Think in terms of active accomplishments, not experiences.

Experiences happen to you. Giftedness Stories involve something you actually did, and you’re able to describe the key details of what you did and how you did what you did.

Not:  I had a wonderful time touring through Europe.

But:  While touring through Europe, I made a point to visit art museums to see how many originals I could see that are listed in the book, Great Art Treasures of the World.


Think in terms of specific activities, not milestone achievements.

Milestones are life events that mark a culmination of factors that have brought you to that moment in time. Giftedness Stories are specific activities you did to accomplish something that turned out to be important to you.

Not:  I graduated from high school.

But:  In my senior year of high school, I did a science project that won second place in the state competition.


Think in terms of things you've actually done, not labels that characterize you.

Labels are generic descriptors for a style of behavior. Giftedness Stories are activities you can support with specific examples.

Not:  I’m good at solving problems.

But:  As manager of my department, I noticed a slowdown in our process and set up a new system that flows more efficiently.


Think in terms of activities that you genuinely enjoyed, whether or not they involved "success."

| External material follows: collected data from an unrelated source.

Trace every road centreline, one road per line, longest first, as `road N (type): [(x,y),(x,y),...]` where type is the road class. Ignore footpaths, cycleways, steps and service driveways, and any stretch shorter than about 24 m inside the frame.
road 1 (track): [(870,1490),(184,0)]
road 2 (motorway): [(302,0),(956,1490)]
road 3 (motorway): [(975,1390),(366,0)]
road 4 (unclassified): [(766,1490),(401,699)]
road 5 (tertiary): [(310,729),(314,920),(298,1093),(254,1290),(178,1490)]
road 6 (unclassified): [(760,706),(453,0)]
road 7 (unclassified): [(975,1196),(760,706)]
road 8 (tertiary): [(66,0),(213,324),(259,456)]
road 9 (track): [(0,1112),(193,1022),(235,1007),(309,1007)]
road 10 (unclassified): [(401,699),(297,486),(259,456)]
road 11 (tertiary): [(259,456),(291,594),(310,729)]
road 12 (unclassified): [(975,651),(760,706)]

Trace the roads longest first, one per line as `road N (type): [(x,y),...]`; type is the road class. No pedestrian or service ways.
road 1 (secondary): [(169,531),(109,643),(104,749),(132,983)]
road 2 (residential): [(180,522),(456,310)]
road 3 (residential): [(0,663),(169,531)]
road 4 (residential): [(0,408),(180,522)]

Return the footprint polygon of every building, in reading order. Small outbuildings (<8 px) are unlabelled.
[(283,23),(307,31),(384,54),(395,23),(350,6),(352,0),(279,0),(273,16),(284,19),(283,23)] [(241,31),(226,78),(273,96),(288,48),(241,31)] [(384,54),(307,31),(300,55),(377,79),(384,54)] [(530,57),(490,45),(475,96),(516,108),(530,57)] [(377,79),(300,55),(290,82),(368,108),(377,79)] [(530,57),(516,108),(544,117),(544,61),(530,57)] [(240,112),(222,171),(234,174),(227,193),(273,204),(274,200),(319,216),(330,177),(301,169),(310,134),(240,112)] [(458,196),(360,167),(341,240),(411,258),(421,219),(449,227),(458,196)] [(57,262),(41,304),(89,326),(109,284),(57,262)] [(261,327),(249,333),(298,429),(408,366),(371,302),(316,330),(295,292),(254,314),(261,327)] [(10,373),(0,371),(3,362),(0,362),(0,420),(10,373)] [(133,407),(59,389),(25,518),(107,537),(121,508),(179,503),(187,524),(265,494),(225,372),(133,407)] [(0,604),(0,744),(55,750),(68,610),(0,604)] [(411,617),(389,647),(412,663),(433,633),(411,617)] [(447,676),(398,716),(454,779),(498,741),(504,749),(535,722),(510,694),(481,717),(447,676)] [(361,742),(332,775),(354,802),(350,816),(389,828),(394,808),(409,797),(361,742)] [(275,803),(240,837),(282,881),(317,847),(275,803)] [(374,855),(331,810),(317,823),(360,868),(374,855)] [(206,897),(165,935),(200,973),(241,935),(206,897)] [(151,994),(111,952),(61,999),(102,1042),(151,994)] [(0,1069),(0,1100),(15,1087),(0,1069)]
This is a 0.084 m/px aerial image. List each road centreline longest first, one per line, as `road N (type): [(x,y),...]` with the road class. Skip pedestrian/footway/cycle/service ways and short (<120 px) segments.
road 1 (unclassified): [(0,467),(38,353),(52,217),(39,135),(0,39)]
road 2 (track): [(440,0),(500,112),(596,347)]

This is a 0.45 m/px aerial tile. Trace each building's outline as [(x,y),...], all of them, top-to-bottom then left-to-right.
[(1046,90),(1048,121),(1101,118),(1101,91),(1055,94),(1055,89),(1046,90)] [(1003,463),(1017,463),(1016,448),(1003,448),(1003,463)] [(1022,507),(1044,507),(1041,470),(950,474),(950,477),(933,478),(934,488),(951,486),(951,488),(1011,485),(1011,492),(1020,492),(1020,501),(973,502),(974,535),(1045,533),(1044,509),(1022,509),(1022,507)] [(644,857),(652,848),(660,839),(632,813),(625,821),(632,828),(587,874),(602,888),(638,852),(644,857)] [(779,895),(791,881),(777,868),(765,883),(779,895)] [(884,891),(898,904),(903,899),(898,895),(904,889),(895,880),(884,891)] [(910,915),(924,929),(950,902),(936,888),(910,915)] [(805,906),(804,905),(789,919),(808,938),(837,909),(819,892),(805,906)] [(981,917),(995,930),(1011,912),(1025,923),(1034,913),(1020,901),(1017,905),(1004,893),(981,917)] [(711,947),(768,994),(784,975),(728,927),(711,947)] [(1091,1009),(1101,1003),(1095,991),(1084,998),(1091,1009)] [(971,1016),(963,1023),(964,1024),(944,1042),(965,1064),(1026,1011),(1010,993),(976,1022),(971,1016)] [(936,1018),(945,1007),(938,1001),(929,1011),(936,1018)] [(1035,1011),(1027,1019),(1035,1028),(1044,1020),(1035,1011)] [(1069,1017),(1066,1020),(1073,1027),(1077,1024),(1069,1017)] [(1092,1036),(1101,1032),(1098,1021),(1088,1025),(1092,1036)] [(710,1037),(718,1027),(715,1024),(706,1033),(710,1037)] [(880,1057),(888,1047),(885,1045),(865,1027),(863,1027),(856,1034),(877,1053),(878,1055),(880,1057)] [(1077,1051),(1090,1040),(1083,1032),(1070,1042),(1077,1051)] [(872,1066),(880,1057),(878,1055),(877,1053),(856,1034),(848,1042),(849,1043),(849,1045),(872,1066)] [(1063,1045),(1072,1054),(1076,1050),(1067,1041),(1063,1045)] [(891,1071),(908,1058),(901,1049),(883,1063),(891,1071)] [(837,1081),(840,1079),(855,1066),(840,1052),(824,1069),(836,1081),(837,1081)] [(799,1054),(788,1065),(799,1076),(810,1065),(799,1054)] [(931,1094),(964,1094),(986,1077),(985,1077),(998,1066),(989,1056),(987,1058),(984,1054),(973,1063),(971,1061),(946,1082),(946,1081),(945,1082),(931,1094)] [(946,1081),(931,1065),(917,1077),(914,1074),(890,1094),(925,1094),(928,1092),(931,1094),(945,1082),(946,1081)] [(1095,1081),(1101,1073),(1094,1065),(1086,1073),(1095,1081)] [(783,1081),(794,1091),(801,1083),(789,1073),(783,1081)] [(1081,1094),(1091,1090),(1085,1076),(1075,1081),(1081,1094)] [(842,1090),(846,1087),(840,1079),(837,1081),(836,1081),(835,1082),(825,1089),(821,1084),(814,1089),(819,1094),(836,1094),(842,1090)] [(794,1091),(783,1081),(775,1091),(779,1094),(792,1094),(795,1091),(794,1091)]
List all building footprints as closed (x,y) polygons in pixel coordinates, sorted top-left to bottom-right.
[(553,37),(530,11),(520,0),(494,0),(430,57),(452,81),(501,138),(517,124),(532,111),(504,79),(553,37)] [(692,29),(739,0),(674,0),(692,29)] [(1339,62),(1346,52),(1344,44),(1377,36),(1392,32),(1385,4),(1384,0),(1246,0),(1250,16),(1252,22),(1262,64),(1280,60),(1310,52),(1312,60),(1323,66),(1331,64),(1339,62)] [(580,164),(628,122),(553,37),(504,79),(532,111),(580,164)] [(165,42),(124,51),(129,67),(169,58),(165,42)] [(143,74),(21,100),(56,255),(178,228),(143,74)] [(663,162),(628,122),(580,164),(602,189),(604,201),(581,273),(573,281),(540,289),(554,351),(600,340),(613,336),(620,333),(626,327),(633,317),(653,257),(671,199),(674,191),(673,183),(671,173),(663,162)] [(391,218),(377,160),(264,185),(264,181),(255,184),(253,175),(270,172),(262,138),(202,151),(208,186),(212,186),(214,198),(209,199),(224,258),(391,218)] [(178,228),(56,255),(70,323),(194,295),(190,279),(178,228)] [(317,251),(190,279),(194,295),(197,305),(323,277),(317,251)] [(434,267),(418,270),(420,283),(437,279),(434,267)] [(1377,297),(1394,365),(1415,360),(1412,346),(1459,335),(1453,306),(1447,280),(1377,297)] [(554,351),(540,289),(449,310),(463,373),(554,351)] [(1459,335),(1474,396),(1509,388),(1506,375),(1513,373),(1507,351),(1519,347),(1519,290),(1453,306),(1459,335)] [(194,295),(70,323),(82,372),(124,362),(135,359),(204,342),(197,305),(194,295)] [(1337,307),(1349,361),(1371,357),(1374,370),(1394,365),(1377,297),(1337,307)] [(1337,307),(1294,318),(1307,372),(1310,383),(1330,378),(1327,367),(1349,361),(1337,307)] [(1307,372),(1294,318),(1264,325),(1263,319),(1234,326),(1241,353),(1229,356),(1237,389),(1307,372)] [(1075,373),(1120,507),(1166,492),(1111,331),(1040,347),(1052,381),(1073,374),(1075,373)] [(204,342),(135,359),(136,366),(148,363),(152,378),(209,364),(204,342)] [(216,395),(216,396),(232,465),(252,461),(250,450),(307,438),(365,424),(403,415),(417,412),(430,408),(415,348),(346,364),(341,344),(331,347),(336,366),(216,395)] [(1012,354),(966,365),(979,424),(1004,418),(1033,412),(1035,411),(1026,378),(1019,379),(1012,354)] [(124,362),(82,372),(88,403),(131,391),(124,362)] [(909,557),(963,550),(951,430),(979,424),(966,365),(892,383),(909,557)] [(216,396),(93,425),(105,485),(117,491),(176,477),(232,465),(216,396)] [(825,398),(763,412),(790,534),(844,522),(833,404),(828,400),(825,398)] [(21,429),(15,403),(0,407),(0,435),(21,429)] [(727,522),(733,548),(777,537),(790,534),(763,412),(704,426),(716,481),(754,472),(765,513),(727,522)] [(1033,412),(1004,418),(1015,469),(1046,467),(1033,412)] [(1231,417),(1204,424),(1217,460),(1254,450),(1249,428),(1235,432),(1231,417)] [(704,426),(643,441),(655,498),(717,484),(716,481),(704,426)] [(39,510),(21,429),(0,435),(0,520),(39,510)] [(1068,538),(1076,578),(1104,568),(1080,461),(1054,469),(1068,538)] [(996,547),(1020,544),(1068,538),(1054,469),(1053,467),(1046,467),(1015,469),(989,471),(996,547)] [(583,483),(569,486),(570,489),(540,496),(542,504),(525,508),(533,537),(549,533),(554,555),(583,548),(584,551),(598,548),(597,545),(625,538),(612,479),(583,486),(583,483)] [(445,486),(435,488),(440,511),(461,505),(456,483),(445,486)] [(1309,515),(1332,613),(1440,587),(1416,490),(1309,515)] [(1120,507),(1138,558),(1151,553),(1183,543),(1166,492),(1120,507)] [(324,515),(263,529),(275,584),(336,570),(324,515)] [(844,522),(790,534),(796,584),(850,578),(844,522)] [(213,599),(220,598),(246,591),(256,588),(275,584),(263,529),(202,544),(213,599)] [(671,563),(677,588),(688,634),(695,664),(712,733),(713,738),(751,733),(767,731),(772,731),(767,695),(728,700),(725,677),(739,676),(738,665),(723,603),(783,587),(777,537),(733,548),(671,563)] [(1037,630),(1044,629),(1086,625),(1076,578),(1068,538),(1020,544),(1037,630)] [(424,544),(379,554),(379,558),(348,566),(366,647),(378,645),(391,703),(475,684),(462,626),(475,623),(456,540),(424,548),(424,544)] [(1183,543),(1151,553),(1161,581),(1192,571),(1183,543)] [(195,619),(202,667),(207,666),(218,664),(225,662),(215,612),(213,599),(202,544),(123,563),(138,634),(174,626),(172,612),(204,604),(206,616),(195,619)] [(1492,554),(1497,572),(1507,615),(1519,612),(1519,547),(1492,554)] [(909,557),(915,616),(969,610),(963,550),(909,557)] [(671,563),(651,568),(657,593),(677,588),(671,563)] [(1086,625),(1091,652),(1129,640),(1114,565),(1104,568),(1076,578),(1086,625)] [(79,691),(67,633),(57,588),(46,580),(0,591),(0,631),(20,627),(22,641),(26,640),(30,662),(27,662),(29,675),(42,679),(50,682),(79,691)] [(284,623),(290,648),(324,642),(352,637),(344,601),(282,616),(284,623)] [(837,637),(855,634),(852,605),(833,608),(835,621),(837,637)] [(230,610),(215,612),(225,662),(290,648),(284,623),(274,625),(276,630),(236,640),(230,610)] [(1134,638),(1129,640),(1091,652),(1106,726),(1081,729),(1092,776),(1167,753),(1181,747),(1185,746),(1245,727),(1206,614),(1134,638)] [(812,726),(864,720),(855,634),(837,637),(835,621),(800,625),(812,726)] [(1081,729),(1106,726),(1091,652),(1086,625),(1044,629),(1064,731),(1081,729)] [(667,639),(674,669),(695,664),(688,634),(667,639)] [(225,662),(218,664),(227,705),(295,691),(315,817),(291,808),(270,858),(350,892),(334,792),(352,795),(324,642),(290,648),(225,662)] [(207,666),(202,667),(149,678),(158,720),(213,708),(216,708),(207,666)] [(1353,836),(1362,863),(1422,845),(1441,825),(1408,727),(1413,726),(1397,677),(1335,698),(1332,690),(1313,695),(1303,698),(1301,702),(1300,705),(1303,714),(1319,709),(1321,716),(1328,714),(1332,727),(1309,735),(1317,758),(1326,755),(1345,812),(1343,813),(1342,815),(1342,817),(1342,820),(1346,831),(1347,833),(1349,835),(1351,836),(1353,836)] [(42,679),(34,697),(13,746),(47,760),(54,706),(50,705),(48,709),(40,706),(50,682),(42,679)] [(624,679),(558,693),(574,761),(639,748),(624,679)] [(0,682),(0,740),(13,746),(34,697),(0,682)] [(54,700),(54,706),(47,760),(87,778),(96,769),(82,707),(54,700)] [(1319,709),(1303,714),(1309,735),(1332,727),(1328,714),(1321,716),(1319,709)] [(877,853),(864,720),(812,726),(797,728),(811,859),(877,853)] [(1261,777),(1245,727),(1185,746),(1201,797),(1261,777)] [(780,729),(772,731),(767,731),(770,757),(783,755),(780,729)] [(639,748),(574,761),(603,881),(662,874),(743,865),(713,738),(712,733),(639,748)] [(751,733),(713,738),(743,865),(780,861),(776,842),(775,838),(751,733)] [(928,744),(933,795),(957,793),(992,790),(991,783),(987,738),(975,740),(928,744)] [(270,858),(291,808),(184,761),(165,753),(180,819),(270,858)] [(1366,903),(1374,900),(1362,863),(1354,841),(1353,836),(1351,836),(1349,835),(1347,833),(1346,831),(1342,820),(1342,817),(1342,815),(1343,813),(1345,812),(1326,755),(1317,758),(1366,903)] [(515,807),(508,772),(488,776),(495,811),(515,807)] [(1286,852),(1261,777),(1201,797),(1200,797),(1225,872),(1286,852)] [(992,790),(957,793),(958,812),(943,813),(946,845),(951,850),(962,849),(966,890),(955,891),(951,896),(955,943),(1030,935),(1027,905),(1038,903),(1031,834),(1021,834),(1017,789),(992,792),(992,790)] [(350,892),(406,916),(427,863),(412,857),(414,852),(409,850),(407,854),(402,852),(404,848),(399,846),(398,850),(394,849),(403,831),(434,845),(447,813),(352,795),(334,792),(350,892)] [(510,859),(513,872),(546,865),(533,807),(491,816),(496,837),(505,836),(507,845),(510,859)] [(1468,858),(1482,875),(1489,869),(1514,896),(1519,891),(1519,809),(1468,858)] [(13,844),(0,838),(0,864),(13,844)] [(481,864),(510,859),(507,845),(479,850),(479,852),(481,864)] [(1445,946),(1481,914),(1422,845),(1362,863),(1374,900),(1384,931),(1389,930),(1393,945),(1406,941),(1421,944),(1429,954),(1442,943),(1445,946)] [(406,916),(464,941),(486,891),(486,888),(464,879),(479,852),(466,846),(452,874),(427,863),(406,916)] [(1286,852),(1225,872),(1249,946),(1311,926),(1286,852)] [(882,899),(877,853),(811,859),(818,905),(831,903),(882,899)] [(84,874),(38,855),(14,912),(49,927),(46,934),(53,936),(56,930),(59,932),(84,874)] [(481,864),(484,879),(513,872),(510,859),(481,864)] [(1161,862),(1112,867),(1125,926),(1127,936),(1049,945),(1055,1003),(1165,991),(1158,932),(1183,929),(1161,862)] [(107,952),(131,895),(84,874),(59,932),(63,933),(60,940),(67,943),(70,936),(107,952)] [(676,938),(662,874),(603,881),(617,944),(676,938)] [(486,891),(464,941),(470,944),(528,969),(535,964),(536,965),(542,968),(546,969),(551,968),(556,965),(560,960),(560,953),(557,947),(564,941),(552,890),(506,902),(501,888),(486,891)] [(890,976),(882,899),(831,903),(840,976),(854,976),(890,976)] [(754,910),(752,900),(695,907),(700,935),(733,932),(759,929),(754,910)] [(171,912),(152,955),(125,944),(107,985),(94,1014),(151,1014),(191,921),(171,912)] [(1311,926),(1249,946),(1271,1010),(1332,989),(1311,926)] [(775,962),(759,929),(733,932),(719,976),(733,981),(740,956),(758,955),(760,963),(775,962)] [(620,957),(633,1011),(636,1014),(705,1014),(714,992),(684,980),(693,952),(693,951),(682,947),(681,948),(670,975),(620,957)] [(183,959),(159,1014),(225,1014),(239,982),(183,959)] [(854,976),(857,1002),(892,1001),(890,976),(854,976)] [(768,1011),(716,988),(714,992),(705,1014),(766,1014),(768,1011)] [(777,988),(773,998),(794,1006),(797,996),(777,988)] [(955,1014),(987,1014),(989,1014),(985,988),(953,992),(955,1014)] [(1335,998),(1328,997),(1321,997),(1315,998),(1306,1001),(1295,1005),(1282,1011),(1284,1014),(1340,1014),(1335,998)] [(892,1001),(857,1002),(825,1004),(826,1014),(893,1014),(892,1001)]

Giftedness is not about winning and coming out on top. Success is fine, and if you have activities where you succeeded and felt a great deal of satisfaction from doing that, then those would qualify as Giftedness Stories. But Giftedness Stories don’t have to be about winning. They only need to be about activities you took satisfaction from doing. Coming out ahead may not have been the point.


•  I collected coins.

•  I learned how to change the spark plugs and oil in my car, which gave me a great sense of independence.

• I figured out how to transpose a piece of music from B-flat to C in the middle of a band concert.

• I coached a new person at our company, with the result that she made partner faster than anyone had ever done so before.

• I perfected a recipe for pumpkin bundt cake that all my neighbors ask me for whenever we approach Halloween and Thanksgiving.


In addition, Giftedness Stories don’t have to be. . .

• dramatic or impressive. What matters is that the activity was satisfying to you.


• I learned to tie my shoes when I was four.

• I sat in a forest one afternoon and memorized a bird call until I could whistle it perfectly.

• I taught my daughter to drive.


• about awards, promotions, or notoriety of any kind. Maybe no one but you knew about your accomplishment.


• I took this incredible photograph of a single snowflake.

• I wired up our home audio system and linked it to the computers.

• I travelled to Spain one summerand walked The Way of Saint James pilgrimage by myself.


• about happy things. Some people find satisfaction even in situations where there was disappointment, setbacks, pain, or outright failure.


• I regained custody of my children after my ex falsely accused me of child abuse.

• I managed to get my family and friends off a sinking sailboat in the Gulf of Mexico. We had to wait on our life raft for about six hours, but eventually the Coast Guard found us and everyone was rescued.

• I was scared to death of public speaking, but I managed to overcome that fear by taking a class and giving my first speech.